Les élections sénatoriales ont eu pour objet de renouveler la moitié de cette Assemblée. Plutôt que de renouvellement, on voit de fortes marques de continuité voire de conservatisme. Concernant La République en marche, c'est une déconfiture sans appel.

En matière électorale, seuls les résultats comptent. Ainsi, alors que les sénateurs ayant ralliés LREM sortants étaient au nombre de 29, ils reviennent essorés à 21. En apparence huit sénateurs de moins, cela fait peu et on pourrait alors changer de sujet. Mais en fait, de 29 à 21, c'est presqu'un tiers en moins ce qui est une vraie Bérézina d'autant que la Haute Assemblée compte 348 membres. Autrement dit, le parti du président de la République pèse 6,03% du Sénat. Même dans ses rêves les plus sombres, Emmanuel Macron n'avait probablement pas visualisé un tel échec.

Comme chacun le sait, on apprend précisément de ses échecs. Alors, que va retenir le président Macron? Posons les termes d'un dialogue intérieur partiellement imaginaire.

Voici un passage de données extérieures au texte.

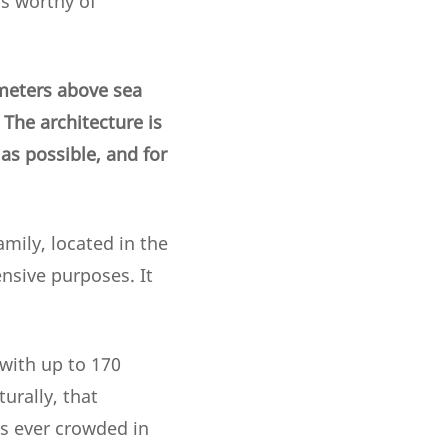
is worthy of
 meters above sea
 The architecture is
as possible, and for
mily, located in the
ensive purposes. It
 with up to 170
urally, that
s ever crowded in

1 - "J'ai été trop lapidaire avec le général de Villiers en juillet et je le paye cher". Effectivement, nombre de grands électeurs ont dit publiquement qu'ils n'appréciaient pas le côté jugulaire-jugulaire du jeune président à qui ils font un procès en autoritarisme.

Conséquence, on n'a pas envie de donner un groupe LREM étoffé à Jupiter. Il y aussi une forme d'anti-jeunisme de la part d'élus mûrs (moyenne d'âge de 61 ans) qui considèrent que le chef d'Etat-major a été humilié publiquement par la fameuse interpellation du 13 juillet: "Parce que je suis votre chef!".

2 - "Ce bougre de Darmanin a tout planté avec des annonces prématurées de baisse des dotations aux collectivités locales". Cela a effrayé les maires et autres élus locaux qui forment le collège électoral et Bercy a planté une dague dans l'ambition présidentielle.

3 - "Pour la réforme constitutionnelle, cela sera coton voire plié!" Conformément à l'article 89 de la Constitution, une réforme constitutionnelle suppose d'abord que les deux assemblées adoptent le texte en termes identiques puis que, réunies en Congrès, elles l'adoptent à la majorité des 3/5.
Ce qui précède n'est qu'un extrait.